Hardell L, Carlberg M, Hansson Mild K. Mobile Phone Use and the Risk for Malignant Brain Tumors: A Case-Control Study on Deceased Cases and Controls.  Neuroepidemiology.35(2):109-114. Ahead of print. Jun 15, 2010.

The brain receives highest exposures to radiofrequency radiation during the use of mobile and cordless phones. Several studies, including those previously conducted by the authors, have shown an association between the wireless phone use and the risk of brain tumors. There was a concern that exclusion of deceased cases from the previous studies could bias the results.
The objective was to conduct a case-control study that would include patients who had died of malignant brain tumors before they could be interviewed by the investigators during the previous studies.

Cases (histologically confirmed malignant brain tumors diagnosed in the study area in 1997-2003 in individuals aged 20-80 years) were ascertained through the regional cancer registries. Two groups of controls were identified through the Death Registry of Sweden and matched to cases for year of death, gender, age and medical region. The first group of controls included individuals who had died of malignant tumors other than brain tumors, and the second group – individuals who had died from diseases other than cancer. The study included 464 cases, 464 controls that had died of malignancies other than brain cancer and 463 controls that had died of non-malignant diseases (for 1 case, a control could not be found).

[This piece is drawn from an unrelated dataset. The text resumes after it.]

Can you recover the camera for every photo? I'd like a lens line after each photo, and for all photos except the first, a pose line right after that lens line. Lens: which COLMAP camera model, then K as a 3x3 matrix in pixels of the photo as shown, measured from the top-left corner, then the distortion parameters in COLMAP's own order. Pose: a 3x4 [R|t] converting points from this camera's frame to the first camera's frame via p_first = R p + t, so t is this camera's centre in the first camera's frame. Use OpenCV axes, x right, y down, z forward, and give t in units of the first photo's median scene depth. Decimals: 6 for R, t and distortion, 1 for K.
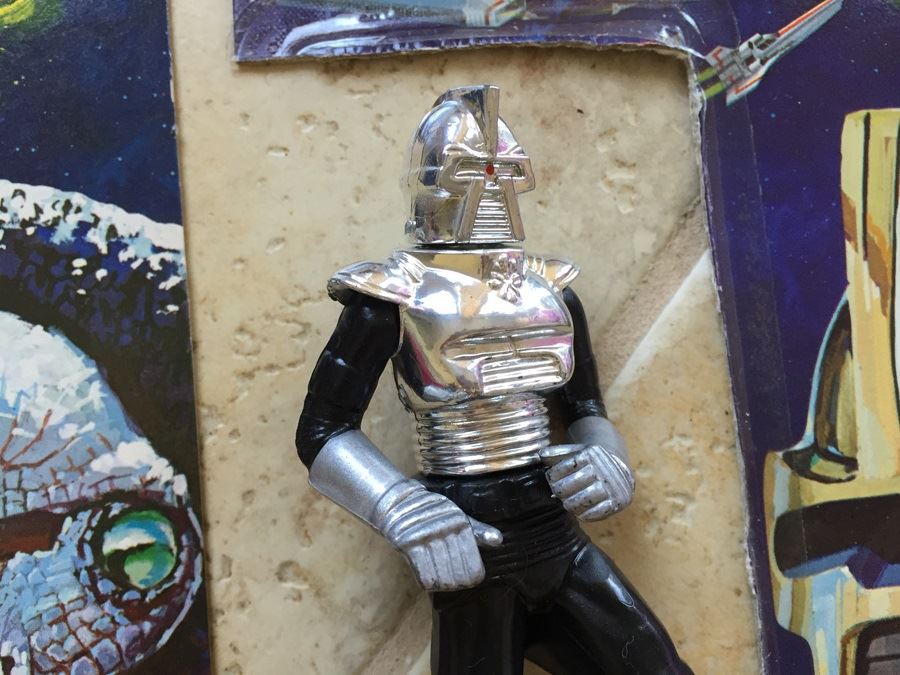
lens RADIAL K [[810.4, 0, 445.5], [0, 810.4, 339.2], [0, 0, 1]] dist [0.079765, -0.186242]
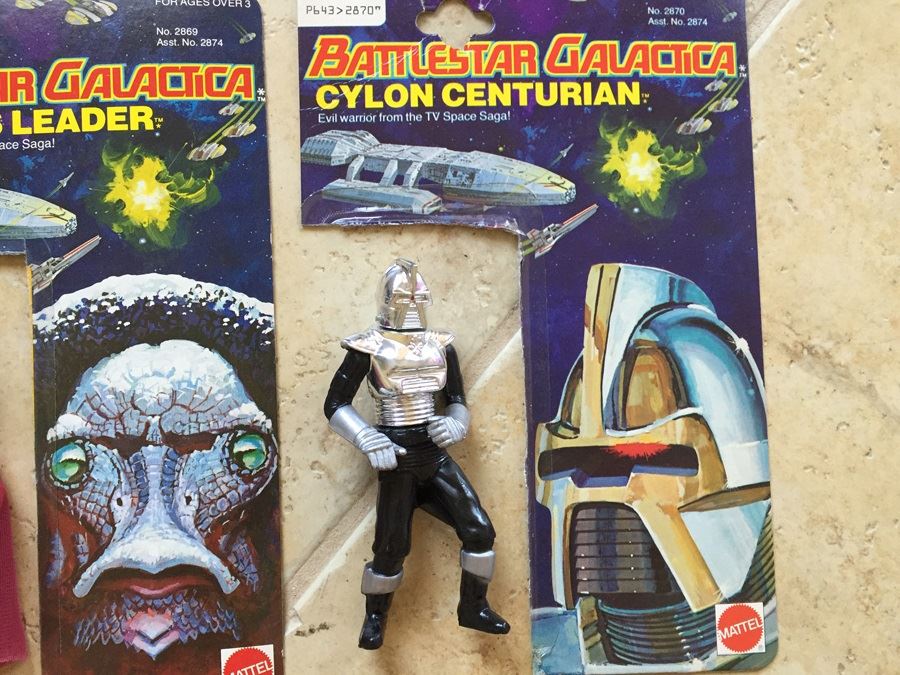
lens RADIAL K [[826.6, 0, 462.5], [0, 826.6, 332.5], [0, 0, 1]] dist [0.082329, -0.182046]
pose [[0.998352, 0.055715, 0.013769, 0.149949], [-0.056302, 0.997318, 0.046757, -0.198484], [-0.011127, -0.047455, 0.998811, -1.212123]]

Exposure to mobile and cordless phones up to one year before the diagnosis (before the reference date for controls) was assessed by a questionnaire sent to relatives (spouses, parents, children or siblings).

The response rate was 75% for cases (n=346), 74% for cancer controls (n=343), and 60% for non-cancer controls (n=276). The overall odd ratio (OR) for mobile phone use calculated on the basis of the combined control groups was 1.3 (95% CI 0.9-1.9). It was 1.7 (95% CI 1.1-2.7) for >176 hours of mobile phone use, 3.4 (95% CI 1.6-7.1) for >2,000 hours, and 2.4 (95% CI 1.4-4.1) for latency of > 10 years. There was a significant (p=0.02) increasing trend in OR with increasing cumulative number of hours of mobile phone use. No significant increase in risk and no significant increasing trend with increasing cumulative hours of use were seen for cordless phones. Similar results were obtained when the risk was analyzed using the two groups of controls separately.

Interpretation and Conclusion
The results of this study show that exposure to mobile phones, but not to cordless phones, increases the risk of malignant brain tumors. The risk increases with latency and with cumulative number of hours of mobile phone use.